Phase 1: Godot — Launcher scene + CLI args

  • Create a new scenes/launcher.tscn menu scene (simple UI with scenario cards)
  • Add CLI argument parsing in a new autoload (scripts/autoload/launch_config.gd) using OS.get_cmdline_user_args()
    • --scenario <name> → load that scene directly
    • --port <number> → override IPC port (default 5000)
    • --auto-start → skip waiting for SPACE, start simulation immediately
  • Set launcher.tscn as the new main scene in project.godot
  • Add scene-switching logic: launcher → selected benchmark scene
  • Auto-start simulation when backend connection is detected (replace SPACE-to-start for non-editor mode)

Phase 2: Godot — Export as executable

  • Set up Windows export preset (export_presets.cfg)
  • Configure GDExtension DLLs to be included in export
  • Test exported build runs standalone (no Godot editor needed)
  • Add export instructions to dev docs (for maintainers only)
  • Decide on distribution: ship .exe in releases? Separate download? Git LFS?

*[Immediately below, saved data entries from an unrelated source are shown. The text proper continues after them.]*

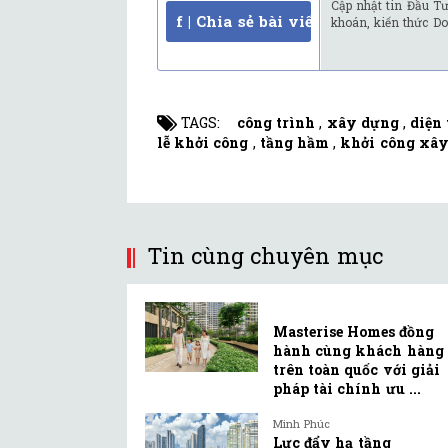
Cập nhật tin Đầu Tư
f | Chia sẻ bài viết
khoán, kiến thức Do
TAGS:
công trình
,
xây dựng
,
diện 
lễ khởi công
,
tầng hầm
,
khởi công xâ
Tin cùng chuyên mục
Masterise Homes đồng
hành cùng khách hàng
trên toàn quốc với giải
pháp tài chính ưu ...
Minh Phúc
Lực đẩy hạ tầng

Phase 3: Python — Auto-launch integration

  • Update starter run.py scripts to accept --scenario flag
  • Add game executable auto-launch: subprocess.Popen() to start the game
  • Auto-detect executable location (configurable via env var or config)
  • Graceful shutdown: kill game process when Python script exits
  • Update run_foraging_demo.py to use new launch flow

Phase 4: Documentation

  • Update all starter READMEs with new single-command workflow
  • Add troubleshooting section (connection refused, executable not found, etc.)
  • Update CLAUDE.md and project-context.md with new architecture
  • Screenshots/GIFs of the new launcher menu and workflow

Acceptance Criteria

  • python run.py --scenario foraging launches game + agent with zero manual steps
  • Launching agent_arena.exe directly shows a scenario selection menu
  • agent_arena.exe --scenario foraging --auto-start loads and starts immediately
  • No Godot editor installation required for agent developers
  • All three starters (beginner, intermediate, llm) work with new flow
  • Launcher menu shows available scenarios with descriptions and difficulty tiers

Architecture Notes

Current state (what changes)

  • project.godot main scene: foraging.tscnlauncher.tscn
  • Simulation start: manual SPACE key → auto-start on backend connection
  • Scene selection: open .tscn in editor → CLI arg or launcher menu
  • Game delivery: source project → compiled executable

New autoload: LaunchConfig

Parses CLI args and exposes them as a singleton:

# scripts/autoload/launch_config.gd
var scenario: String = ""     # --scenario value, empty = show launcher
var port: int = 5000          # --port value
var auto_start: bool = false  # --auto-start flag

Existing autoloads (unchanged)

  • IPCService — HTTP client to Python backend (just needs to read port from LaunchConfig)
  • ToolRegistryService — tool schema management

Estimated Effort

~3-4 days across all phases (can be split across multiple PRs)

Supersedes

This issue supersedes #70 (onboarding guide with screenshots). The documentation work from #70 is captured in Phase 4, but the core approach changes from "document the Godot IDE workflow" to "eliminate the Godot IDE workflow entirely."